Evita (Madonna) zingt het volk toe vanaf het balkon van Casa Rosada

Zal het iemand ontgaan zijn? Evita is in aantocht. Begeleid door zeven boeken, twee cd’s en veel voorpubliciteit rond Madonna keert de musical terug als film. Terug van nooit echt weggeweest, want de theaterversie van de musical uit 1978 wordt her en der nog steeds gespeeld. Maar nu is er de filmversie, en die is heel anders. In het theater is namelijk geen plaats voor vierduizend figuranten en is het niet zo prettig om continu met bombastische muziek te worden bestookt. In de bioscoop pakken we pas echt uit, bedachten de makers. Helaas.

Subtiliteit is nooit de sterkste kant geweest van regisseur Alan Parker. Anders had hij ook nooit zo succesvol kunnen zijn. Hetzelfde geldt voor componist Andrew Lloyd Webber. Dat hun samenwerking zou leiden tot een spektakel viel dus wel te voorspellen. Zeker toen bekend werd dat Madonna de rol van Evita zou vertolken. Een spektakel is het inderdaad geworden: een wervelende show zonder enige diepgang. Voortgestuwd door de nimmer stilstaande muziek wordt je als toeschouwer meegesleurd in een dollemansrit langs decors en figuranten. De beelden van Parker en de muziek van Lloyd Webber sluiten perfect op elkaar aan: ze zijn allebei zo kitscherig dat het lijkt alsof het om een parodie gaat.
Niets is minder waar. Ondanks de in dit verband merkwaardige standaardclausule op de aftiteling — "This story is fictional. Any similarity to the names, characters or history of any person, living or dead, or any actual events is entirely coincidental and unintentional." — is Evita wel degelijk bedoeld als historisch verantwoord amusement. De musical, en daarmee ook de film, levert een bijdrage aan de mythevorming rond Eva Perón (1919-1952), het plattelandsmeisje dat trouwde met de latere president van Argentinië en bijna nog meer dan hem de personificatie werd van het peronisme.
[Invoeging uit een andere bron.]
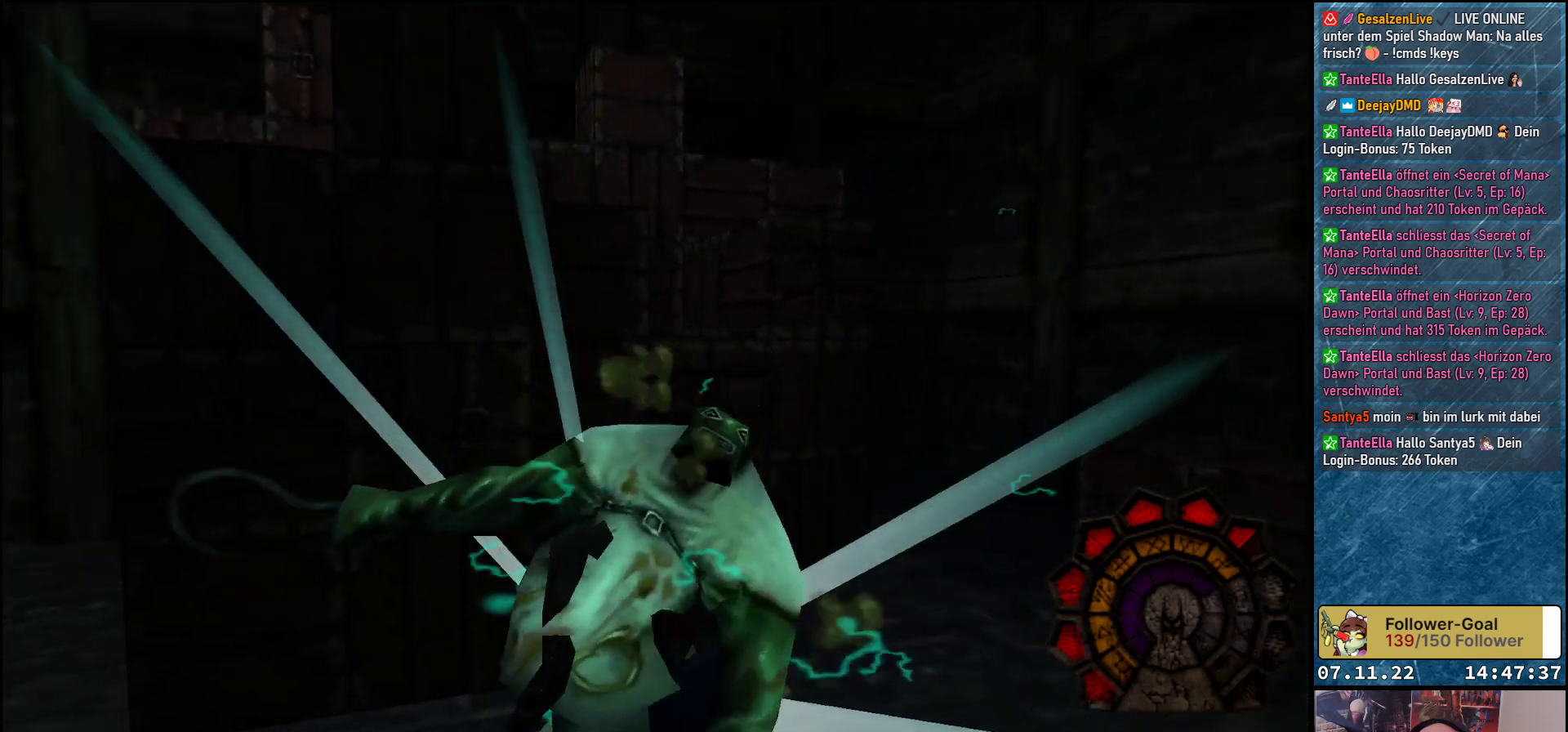
{"buttons": [], "left_stick": "center", "events": [[267, "DPAD_LEFT", "up"]]}
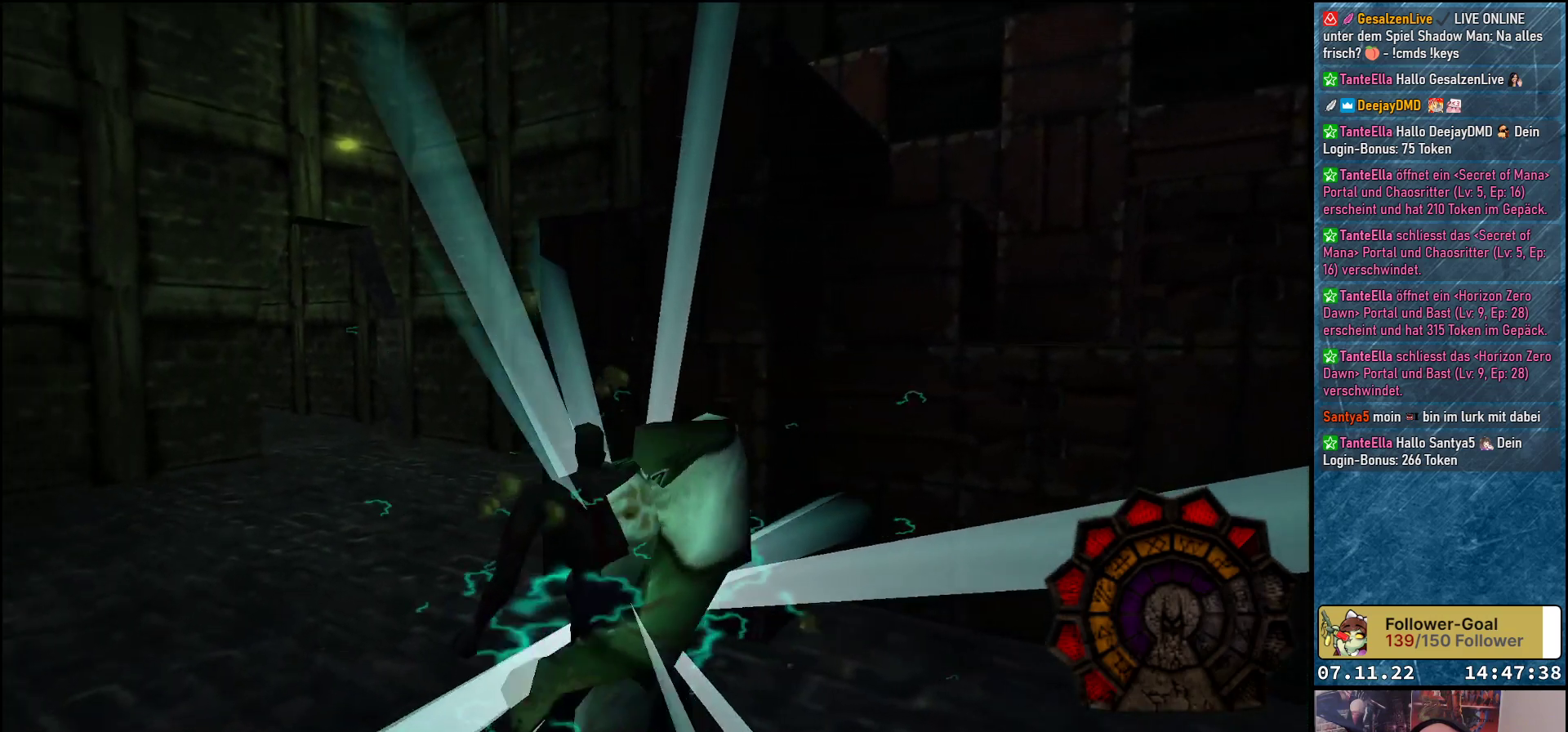
{"buttons": [], "left_stick": "center", "events": []}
Zoals het peronisme als volksbeweging verschillend wordt beoordeeld, zo loopt ook de waardering voor Eva Perón uiteen van sociaal bewogen moeder des vaderlands tot opportunistische machtswellusteling. De musical neigt tot het laatste.

Murw geslagen
Het valt niet mee om achtergronden of motivaties uit de film te destilleren. Gedwongen door de musicalstructuur en het ontbreken van gesproken tekst is het scenario van Parker en Oliver Stone gereduceerd tot een aaneenschakeling van op zichzelf staande scènes: scènes met de bijbehorende liedjes of andersom. Ruimte voor nuance laat deze aanpak niet toe. Elke scène c.q. lied heeft zijn eigen thema, en meestal is dat een eenduidige boodschap. Van verrassing is evenmin sprake, aangezien de proloog met Evita’s begrafenis en een flashback naar het traumatische afscheid van haar overleden vader de essentie van de film reeds weggeeft: Evita’s trots en eigenzinnigheid enerzijds, haar enorme populariteit anderzijds. Binnen tien minuten ben je als kijker al murw geslagen door de massascènes en de overdadige koorzang die daarmee gepaard gaat.
Slechts drie personages onderscheiden zich van de anonieme massa. In de publiciteit wordt de parallel tussen Evita en Madonna benadrukt: allebei ontsnapten ze dankzij ambitie en wilskracht aan hun arme achtergrond en ‘veroverden’ ze de wereld. Uit Madonna’s dagboek tijdens de draaiperiode, gepubliceerd in het blad Vanity Fair, blijkt dat ze zich sterk met haar personage identificeerde. In de film is nauwelijks te zien wat dat heeft opgeleverd, omdat de acteurs teveel aan het zingen zijn om daarnaast nog te kunnen acteren. Dat geldt ook voor Jonathan Pryce als Juan Perón en Antonio Banderas als de verteller Ché (die nergens expliciet Guevara wordt genoemd). Geen van de andere personages is relevant, ze gaan op in de hordes figuranten die vrijwel permanent heel pittoresk met spandoeken door het beeld lopen te zwaaien.

Realistische context
Zelfs de muziek, toch hetgeen waar het eigenlijk allemaal om draait, is een teleurstelling. Wellicht om in te spelen op het bioscooppubliek, dat gemiddeld jonger is dan het theaterpubliek, heeft de oorspronkelijke muziek uit de musical een soort ‘rock-treatment’ gekregen en klinkt het allemaal harder en scherper. Elke vorm van gevoeligheid is verloren gegaan, de liedjes zijn verworden tot clichédeuntjes die uitsluitend bedoeld zijn om te blijven naklinken. Tot aan het einde van de film blijft het potsierlijk om personages in een voor het overige realistische context — theater heeft als voordeel dat het uit zichzelf al kunstmatig is — in zingen te horen uitbarsten.
Slechts één scène weet te overtuigen, en dat is meteen ook de sleutelscène: het ‘Don’t cry for me Argentina’ op het balkon van Casa Rosada. In zijn deemoedige valsheid en cryptische strekking is dat het enige lied dat daadwerkelijk functioneert als een politieke speech, zoals dat bij die gelegenheid bedoeld is. Meest opvallend aan de muziek van Evita is de gelijkenis met de muziek van Jesus Christ Superstar. Koorzang en duetten hanteren een vergelijkbare melodie, maar vooral het cynische, verbitterde commentaar van Ché, soms schreeuwend en soms fluisterend, doet onherroepelijk denken aan de wijze waarop Judas destijds muzikaal tekeer ging. Lloyd Webber doet aan recycling.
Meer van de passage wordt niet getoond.